Although playlist creation isn’t a recent phenomenon, it reached a new saturation point when the pandemic hit. With more time on our hands, making playlists and other pass-times took the front seat in those first few months of quarantine, when fear and uncertainty consumed us.

The Origin Of The Word “Quarantunes”

‪Last year Rita Wilson started a little bit of a trend when she coined the phrase quarantunes playlist.

It was at the very beginning of the global COVID-19 quarantine, actually just days after her husband Tom Hanks took to Instagram to announce that the couple tested positive for the virus while in Australia. “Remember, despite all the current events, there is no crying in baseball.”

You can listen to Rita Wilson’s quarantunes playlist on Spotify.

Why Playlists Matter And Why We Make Playlists

The whole point of this article is that making playlists has not only become a soothing pandemic habit, it’s been a soothing habit since the days of cassette mixtapes and collecting records and sheet music (if you want to go way back in time).

Making a playlist is a delicate art. It’s like writing a love letter, but better in a way. You get to say what you want to say without actually saying it. You get to use someone else’s poetry to express how you feel.

Zoë Kravitz as Robyn “Rob” Brooks in the Hulu TV Show High Fidelty (2020)

Playlists have even become a subject of research!

The soundtrack of yesterday has become the playlist of today, and playlists are ubiquitous. Everyone seems to have a playlist even the Pope (in Spanish and Italian) and the President of the United States.

Allan, David (2016) “Hit Play: Playlists in Everyday Life,” Marketing and Music in an Age of Digital Reporduction Symposium,” University of Stirling, Scotland UK.

____________

> Requirement 1
Decide whether each statement agrees with the playlist article above: (a) Rita Wilson coined the phrase "quarantunes playlist," (b) playlist creation began with the pandemic, (c) the Pope has a playlist. Answer each with yes or no and quote the words from the article that decide it.
> Requirement 2
Write the next part of the article on playlist making, starting after its final line.

____________

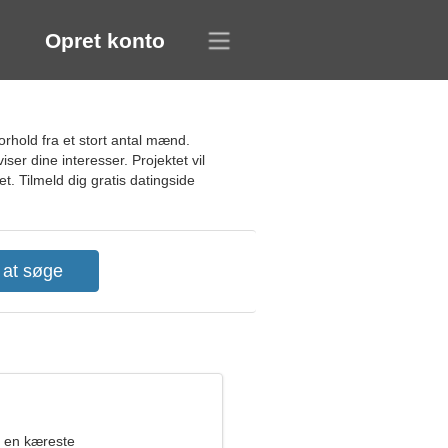
Opret konto
orhold fra et stort antal mænd.
er dine interesser. Projektet vil
. Tilmeld dig gratis datingside
 en kæreste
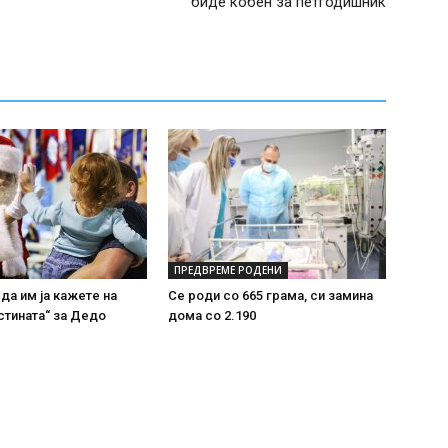
биде кобен за петгодишник
ПРЕДВРЕМЕ РОДЕНИ
 да им ја кажете на
Се роди со 665 грама, си замина
стината“ за Дедо
дома со 2.190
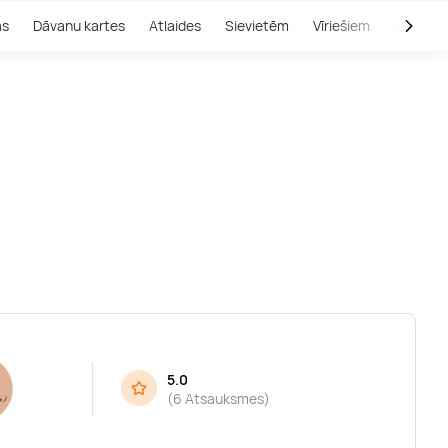
as
Dāvanu kartes
Atlaides
Sievietēm
Vīriešiem
Outlet
5.0
(
6 Atsauksmes
)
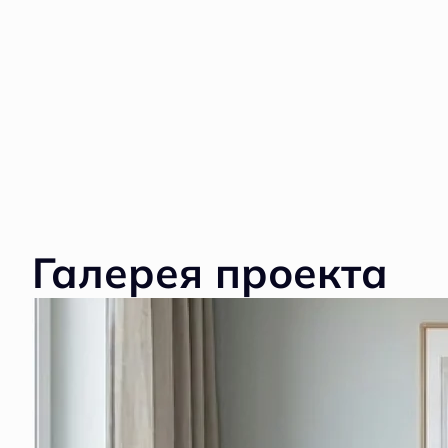
Галерея проекта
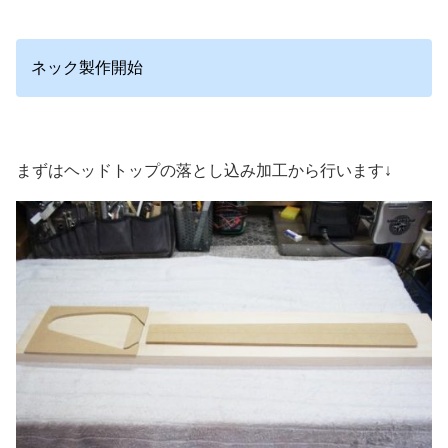
ネック製作開始
まずはヘッドトップの落とし込み加工から行います↓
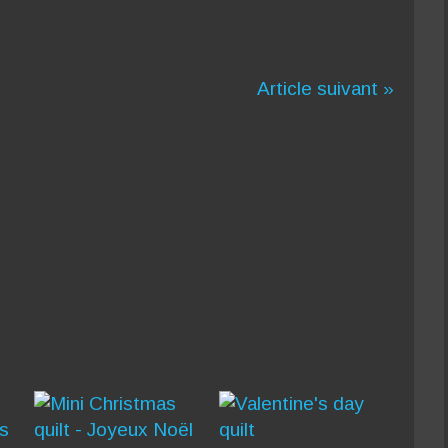
Article suivant »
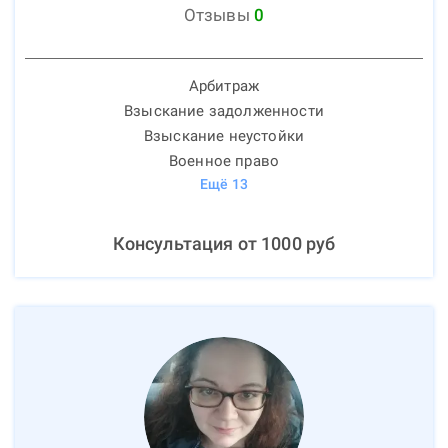
Отзывы
0
Арбитраж
Взыскание задолженности
Взыскание неустойки
Военное право
Ещё
13
Консультация от
1000
руб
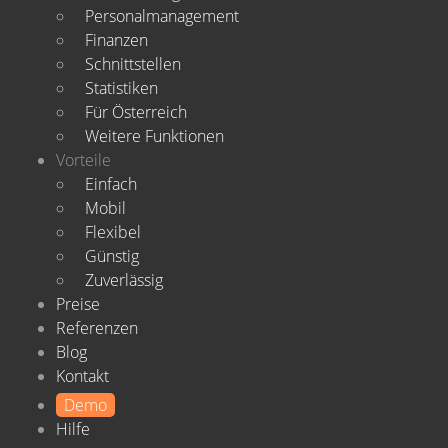
Personalmanagement
Finanzen
Schnittstellen
Statistiken
Für Österreich
Weitere Funktionen
Vorteile
Einfach
Mobil
Flexibel
Günstig
Zuverlässig
Preise
Referenzen
Blog
Kontakt
Demo
Hilfe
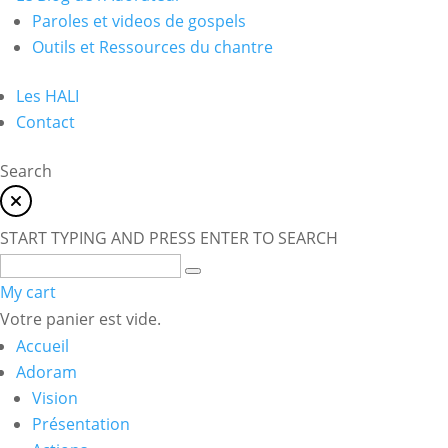
Paroles et videos de gospels
Outils et Ressources du chantre
Les HALI
Contact
Search
START TYPING AND PRESS ENTER TO SEARCH
My cart
Votre panier est vide.
Accueil
Adoram
Vision
Présentation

____________

> Task output 1
(a) Yes: "Last year Rita Wilson started a little bit of a trend when she coined the phrase quarantunes playlist."
(b) No: "Although playlist creation isn’t a recent phenomenon"
(c) Yes: "Everyone seems to have a playlist even the Pope (in Spanish and Italian) and the President of the United States."

> Task output 2
But I think more than soothe us, distract us, and occupy us, there is something more important and far reaching that playlists are doing for people. Playlists are introducing us to music we would’ve never heard on the radio; it’s democratizing exposure for artists who don’t typically get a fair shake at being discovered; it’s broadening people’s minds, and that just might change the world for the better…make it safer…make us—as a world—work better together ✌?. It sounds like a reach, but it’s sometimes those small, simple, subtle things in life that can change us the most.

And if you don’t believe that playlists have value, I found a research paper that actually measure the value of playlists; it’s the first to do so actually, called, Ubiquitous tunes, virtuous archiving and catering for algorithms: the tethered affairs of people and music streaming services by Marika Lüders, PhD. And no suprise the study came out last April 2020.

My Quarantunes Playlist

Like everyone else, over the course of the last year in quarantine I’ve been adding songs to my quarantine playlist as they enter my sphere. 63 songs strong, it’s been interesting seeing what artists come up with for these COVID-19 times we’re going through, like Anderson .Paak’s song “Lockdown,” Chromeo’s “Clorox Wipe,” or all the gem parody songs of Chris Mann, like “Stay Home Vogue.” It’s felt sort of like making a time capsule. I tried to come up with a compilation of songs that reflect these times and that also make you dance (you gotta check out Disclosure’s “Expressing What Matters” song from last year).